Mental health was front and center Thursday night at half-time of the Rustler and Bison cross-town game.
Students from both CMR High School and Great Falls High School have been promoting mental health through the "Let's Talk" app.
It's part of an effort to reduce the perceived stigma of - and hopefully prevent - suicide.
Students donned lime-green and baby-blue “HOPE" shirts to support their peers.
Young women from both schools shared their message of hope and awareness.
(NOVEMBER 30, 2017) Suicide is a widespread problem in Montana. For decades Montana has had one of the highest suicide rates in the country.
There’s a movement though happening across the Big Sky to address the issue, provide resources, and change how people think about depression and mental illness. In Cascade County, two teens from Belt are teaming up with Alliance For Youth to put suicide prevention resources into the hands of every Montanan.
It’s difficult to come across someone without a phone in their hand, purse, or pocket. Now, a new app is utilizing that accessibility.
“That was the whole idea behind it, to give resources that were relevant, and then we were able to check them, and make sure they were valid and good information from trusted sources,” explained Nicole Zimmerman, the program manager for Alliance For Youth.
The free “#LetsTalk” app is the result of a lot of hard work from a partnership between Alliance For Youth and two DECA students from Belt, who were looking for a way to bring positive change to their community.
Belt sophomore Keely Drummond explained, “Alliance for Youth conducted a survey and found that three out of every 10 high school students in Cascade County had been sad or depressed for multiple days in a week. So three out of 10 is 30%. And there’s only 70 some kids in Belt. We calculated it out and that would be 22 kids that are effected by a mental health issue, so we realized there’s actually a big part or a lot of kids being overlooked.”
Beyond the numbers, they’re hoping to cultivate a culture change through the app.
“I think a lot of people don’t understand how it (depression and mental illness) effects people,” said Belt sophomore Maggie Andrews.
“The stigma behind it (depression and mental illness) makes people believe there’s something wrong with them or they’re weak, instead of it is ok I have an illness and there are things I can do about it.
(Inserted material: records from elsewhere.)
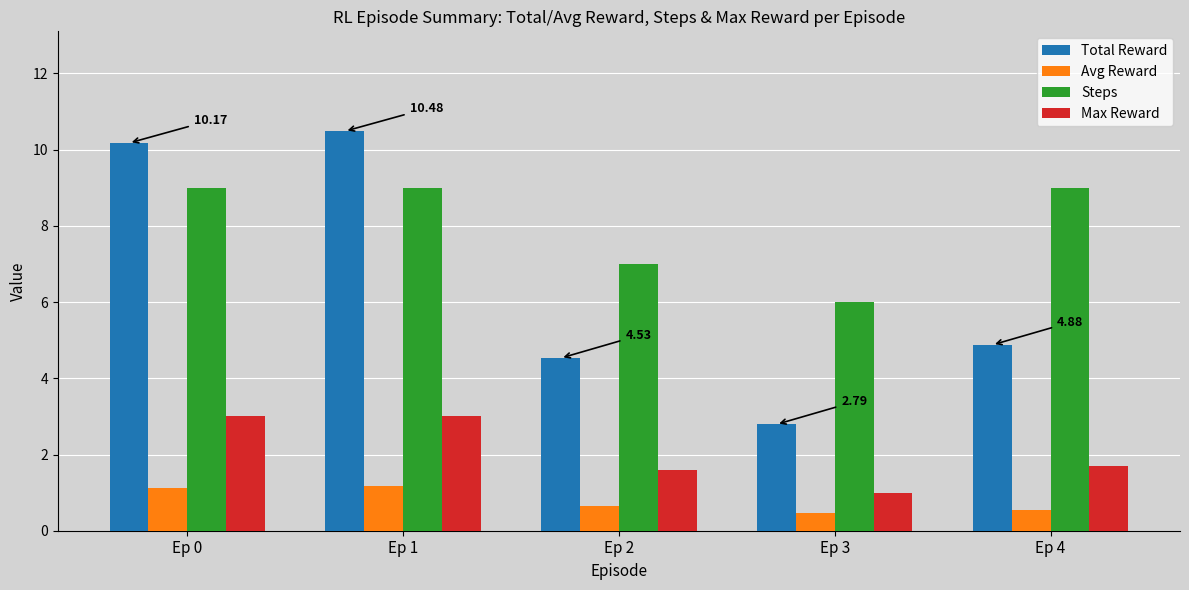

At which label does Total Reward first exceed 4?

Ep 0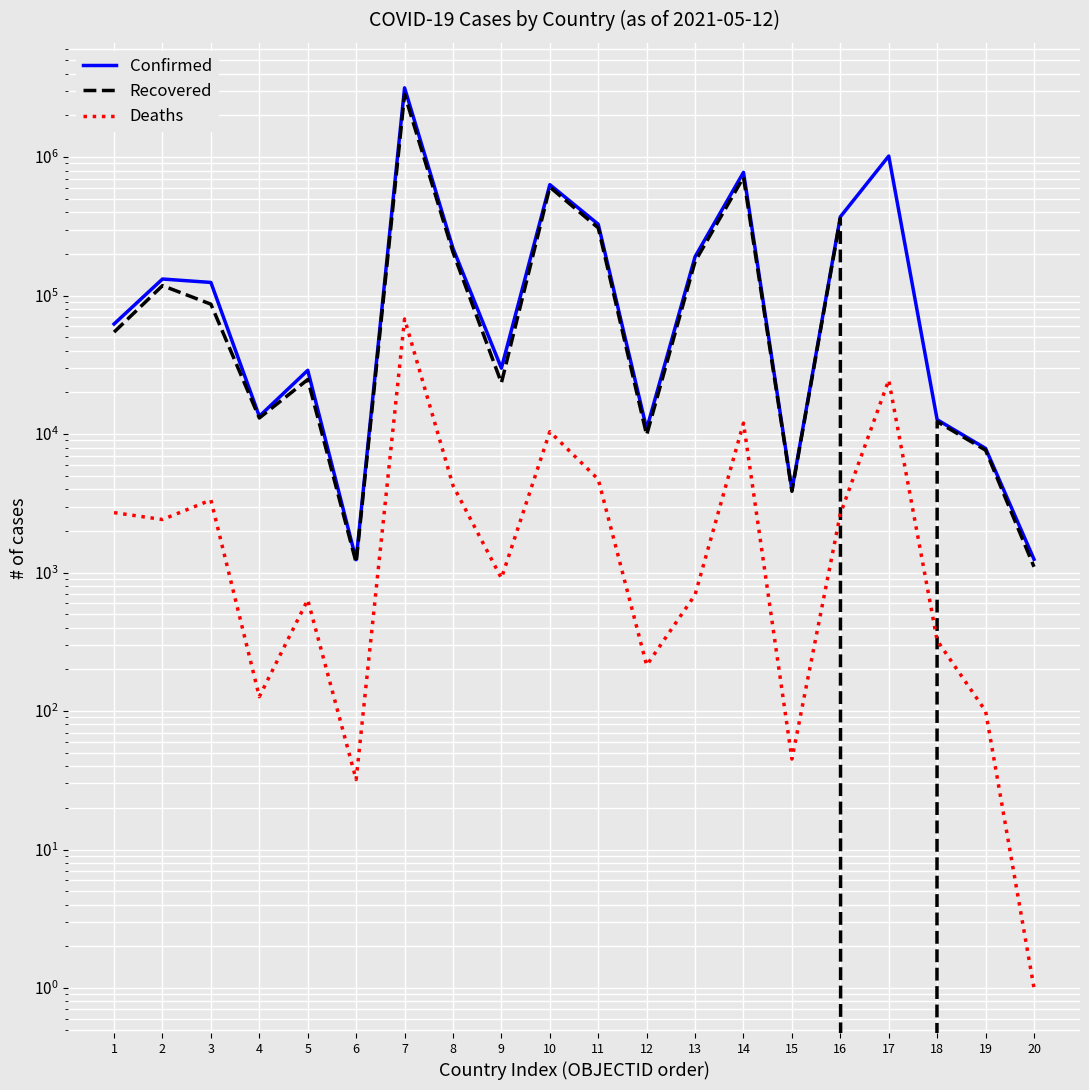

At which label is Recovered closest to 1418529?

14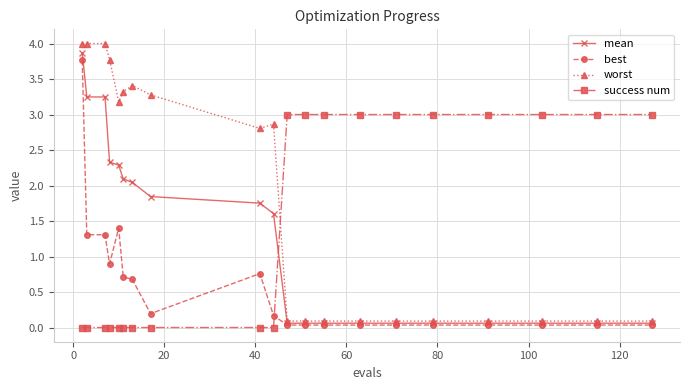

List the series in order of their overall mean, highest first.

worst, success num, mean, best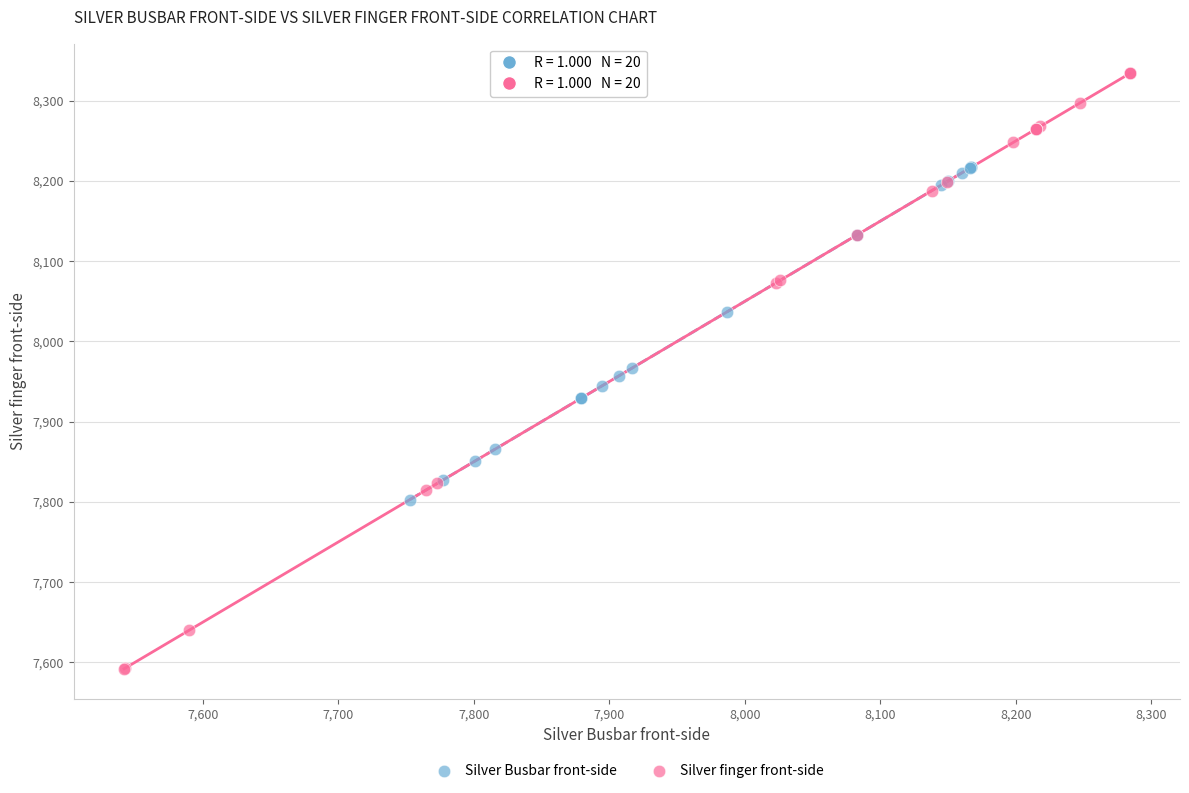

Which series reaches the minimum Y coordinate?

Silver finger front-side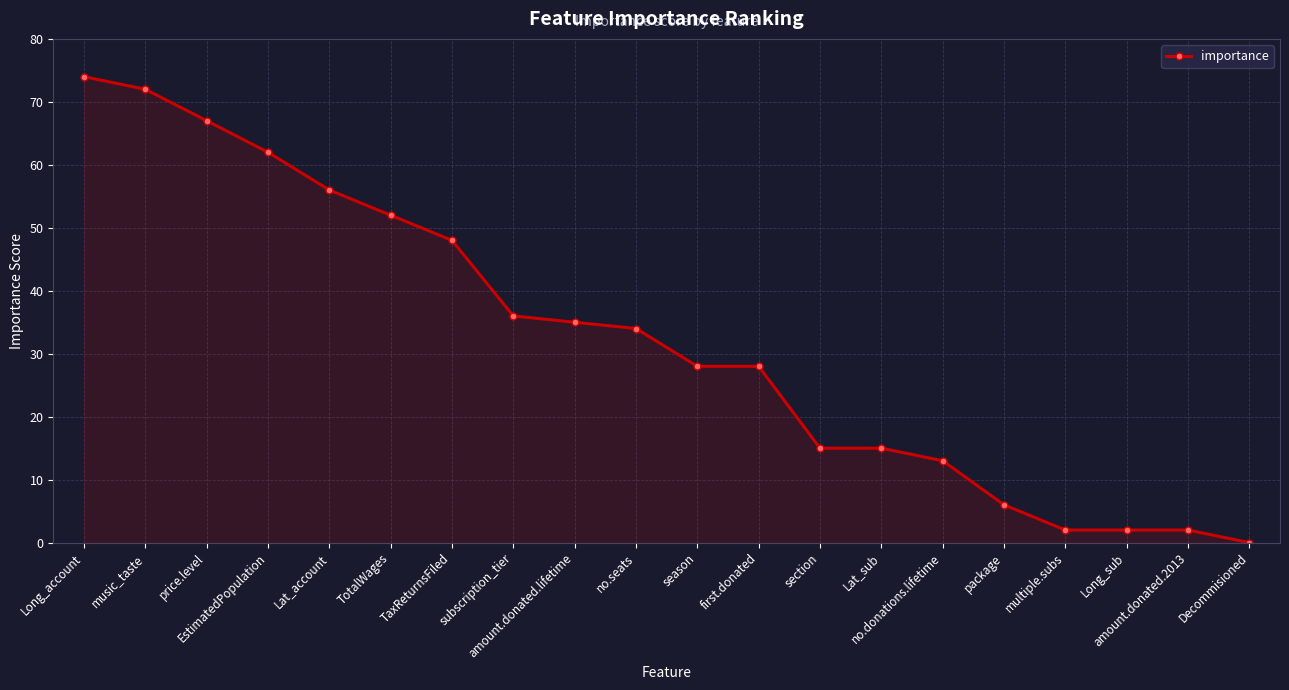

How many lines are shown in the chart?

1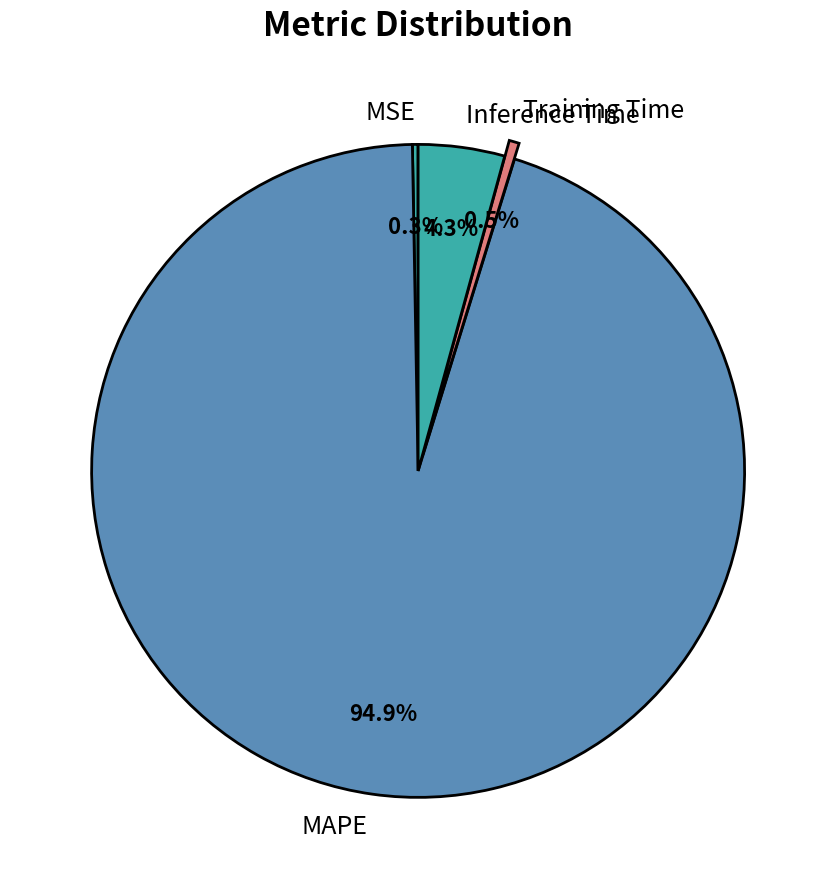

Which category has the biggest portion of the pie?

MAPE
So we want to change that conversation and make it something that’s easily brought up. ‘Oh I think I'm depressed today’ and someone to tell you to suck it up. ‘Oh really, what’s that feel like, what can we do?’ Really being there for everybody,” said Nicole.
The “#Lets Talk” app provides resources, information, and connections from videos about mental disorders, to warning signs, and designated safe spaces to go in Great Falls to talk.
Right now the app is available in Great Falls, but they’re hoping to expand its reach to Butte, Kalispell, Browning, and Helena soon.
Nicole explained, “Real simple, easy directions that a lot of people are afraid of, and they’re there, so you don’t have to be alone if you’re helping somebody in a crisis, or if you are in crisis.”
Their momentum doesn’t stop with the app. For Mental Health Awareness Month in May, they hope to paint the town with “hope.” Maggie and Keely also plan to present their project at the state DECA conference, and hope to take it to the national and international DECA competitions.
The #LetsTalk app is available now in the App Store or on Google Play.